My friend Dave asked my family to come over and visit while his family house sat for some vacationing friends. It was on a nearby lake, so we thought about swimming and sailing, but Dave had fishing in mind – from a paddle boat. Now fishing from a paddle boat is not the most dignifying way of angling, but who said self-esteem was an important product of fishing?
I figured we would float around, have a nice conversation and maybe hook into a hammer handle northern or two. There was the chance to hook a bass, too, so we opted to fish with twister tail jigs. Just as I was reeling in my second cast, I felt the unmistakable jerk of a fish hitting my lure. I set the hook and felt something bigger than a runty perch or sunfish struggling against the rod. It was a fairly nice-sized crappie.
“This could be good,” I said. “Crappies tend to run in schools and maybe we’ll catch more.”

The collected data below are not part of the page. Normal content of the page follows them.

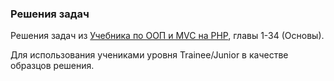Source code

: ### Решения задач
Решения задач из [Учебника по ООП и MVC на PHP](http://code.mu/ru/php/book/oop/), главы 1-34 (Основы).

Для использования учениками уровня Trainee/Junior в качестве образцов решения.
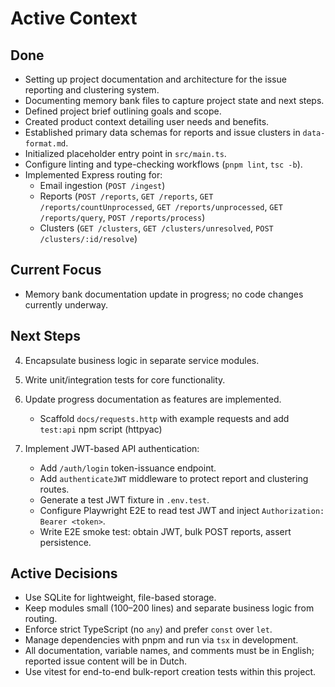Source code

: # Active Context

## Done

- Setting up project documentation and architecture for the issue reporting and clustering system.
- Documenting memory bank files to capture project state and next steps.
- Defined project brief outlining goals and scope.
- Created product context detailing user needs and benefits.
- Established primary data schemas for reports and issue clusters in `data-format.md`.
- Initialized placeholder entry point in `src/main.ts`.
- Configure linting and type-checking workflows (`pnpm lint`, `tsc -b`).
- Implemented Express routing for:
  - Email ingestion (`POST /ingest`)
  - Reports (`POST /reports`, `GET /reports`, `GET /reports/countUnprocessed`, `GET /reports/unprocessed`, `GET /reports/query`, `POST /reports/process`)
  - Clusters (`GET /clusters`, `GET /clusters/unresolved`, `POST /clusters/:id/resolve`)

## Current Focus
- Memory bank documentation update in progress; no code changes currently underway.

## Next Steps
4. Encapsulate business logic in separate service modules.
6. Write unit/integration tests for core functionality.
7. Update progress documentation as features are implemented.
   - Scaffold `docs/requests.http` with example requests and add `test:api` npm script (httpyac)

8. Implement JWT-based API authentication:
   - Add `/auth/login` token-issuance endpoint.
   - Add `authenticateJWT` middleware to protect report and clustering routes.
   - Generate a test JWT fixture in `.env.test`.
   - Configure Playwright E2E to read test JWT and inject `Authorization: Bearer <token>`.
   - Write E2E smoke test: obtain JWT, bulk POST reports, assert persistence.

## Active Decisions

- Use SQLite for lightweight, file-based storage.
- Keep modules small (100–200 lines) and separate business logic from routing.
- Enforce strict TypeScript (no `any`) and prefer `const` over `let`.
- Manage dependencies with pnpm and run via `tsx` in development.
- All documentation, variable names, and comments must be in English; reported issue content will be in Dutch.
- Use vitest for end-to-end bulk-report creation tests within this project.
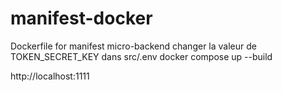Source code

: # manifest-docker
Dockerfile for manifest  micro-backend
changer la valeur de TOKEN_SECRET_KEY dans src/.env
docker compose up --build 

http://localhost:1111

Sure enough, within a few minutes Dave reeled in a scrappy crappie the same size as the first. “We’ll just throw them in this live well thing back here,” he said. I turned around and there was a neat little place molded into the paddle boat to hold a five-gallon pail. We just filled it with water and had nice spot to put our fish. “This is actually kind of cool,” I admitted to myself. “Catch a crappie and drop it in the pail without hardly moving.”
The crappies kept biting pretty well for about 45 minutes, in which we put together a nice mess for a meal. Suddenly we both had bites at the same time – bigger fish that zipped around the boat a few times. That was the first downfall of paddle boat fishing – missing your partners head when you swing your rod around to fight a fish. The fish were small northerns that we threw back.
The two northerns seemed to shut off the crappie bite. We could actually see crappies below the paddle boat eyeballing our jigs, but they wouldn’t bite. It was time to downsize. I tied on a tiny white jig and was able to coax a few more into biting.
Just before dark, we tied on floating minnow baits and twitched them across the surface – one of the most exciting ways to catch bass as they swirl to the surface to grab the bait. Unfortunately no bass bit that night, though we did see a few swirls.
When we peddled our way back in, I thought I will never look at paddle boat fishing the same. It was relaxing, quiet, and put us over fish that wanted to bite. Does a $25,000 fully rigged boat do more? Oh yes, but not on that night!